Entre les différentes rencontres au sommet qui se sont tenues ces dernières semaines, la divergence de vue fondamentale entre les pays occidentaux dits développés et la majorité des autres nations du monde ne pouvait être plus éclatante. D’un côté, le sommet annuel des BRICS, le 23 juin à Beijing, suivi de la réunion élargie « BRICS+ » à laquelle participait Alberto Fernandez, avec des rencontres marquées avant tout par le rejet de « l’ordre fondé sur les règles » - règles dictées par une poignée de nations occidentales -, et par un engagement ferme en faveur du multilatéralisme et de l’inclusion, respectant le droit de toutes les nations à poursuivre leur développement économique et social.
De l’autre côté, le sommet de l’Union européenne des 23 et 24 juin, au cours duquel il a été décidé d’intensifier le clash avec la Russie et de persister dans la voie suicidaire de l’inflation et de la flambée des prix de l’énergie.
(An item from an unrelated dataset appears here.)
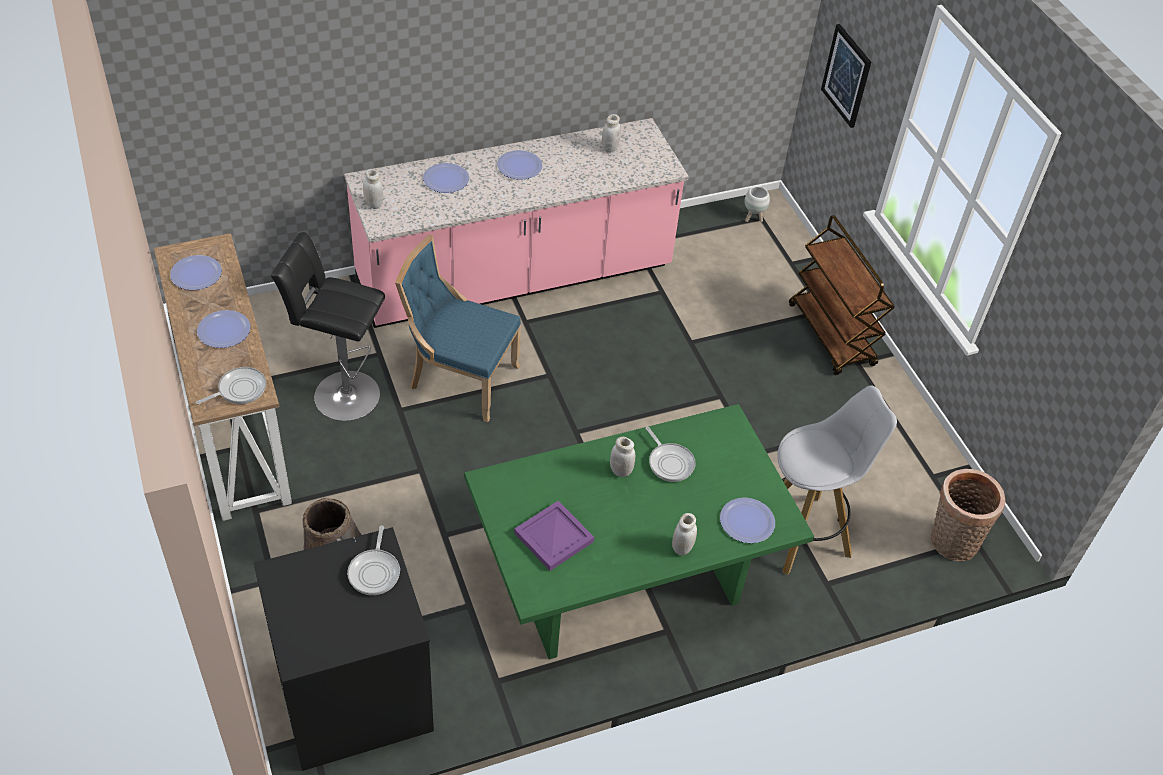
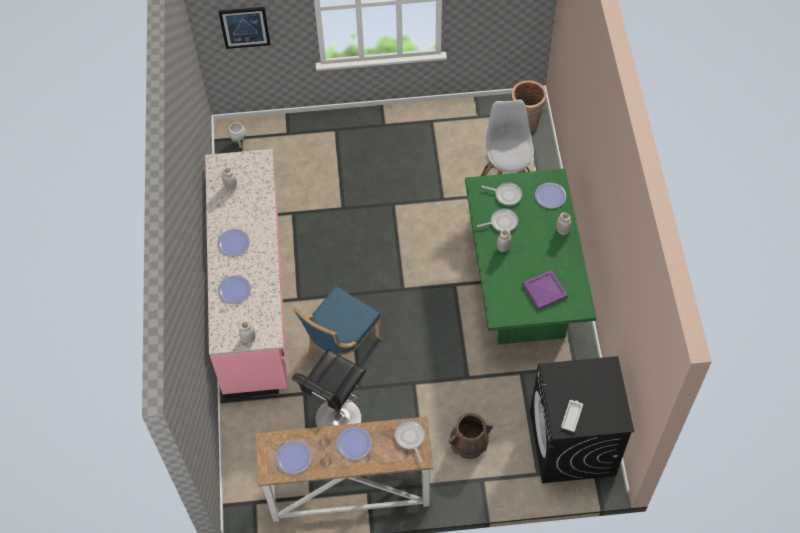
camera: 70 degrees left, 10 degrees up
(300, 585) = (572, 416): none -> white tray
(375, 571) = (568, 376): frying pan -> frying pan (506, 194)
(832, 335) = (358, 131): brown cart -> none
Par ailleurs, le statut de candidat à l’adhésion à l’UE a officiellement été accordé à l’Ukraine et à la Moldavie, afin de mieux combattre « l’impérialisme russe », selon Ursula von der Leyen.
Deux jours plus tard, les dirigeants du G7 se réunissaient au château d’Elmau, dans les Alpes bavaroises, où ils jurèrent d’écraser « l’agression russe » (tout en gaspillant à cet effet quelque 200 millions d’euros de l’argent des contribuables). Heureusement, les représentants des cinq pays en développement invités (Afrique du Sud, Argentine, Inde, Indonésie, Sénégal, qui venaient tous d’assister au BRICS+) ont ramené une forte dose de réalité dans les discussions. En revanche, le sommet de l’OTAN, du 28 juin au 30 juin à Madrid, a confirmé toutes les inquiétudes face à l’attitude agressive de l’OTAN, sa recherche permanente d’ennemis, la militarisation croissante du théâtre de guerre (plus de 300.000 militaires pour ses « forces à haut niveau de préparation ») que constitue de facto l’Europe, et le renforcement de sa domination, passant notamment par des prérogatives accrues pour son secrétaire général, sous prétexte, bien entendu, d’améliorer la sécurité et la stabilité du monde.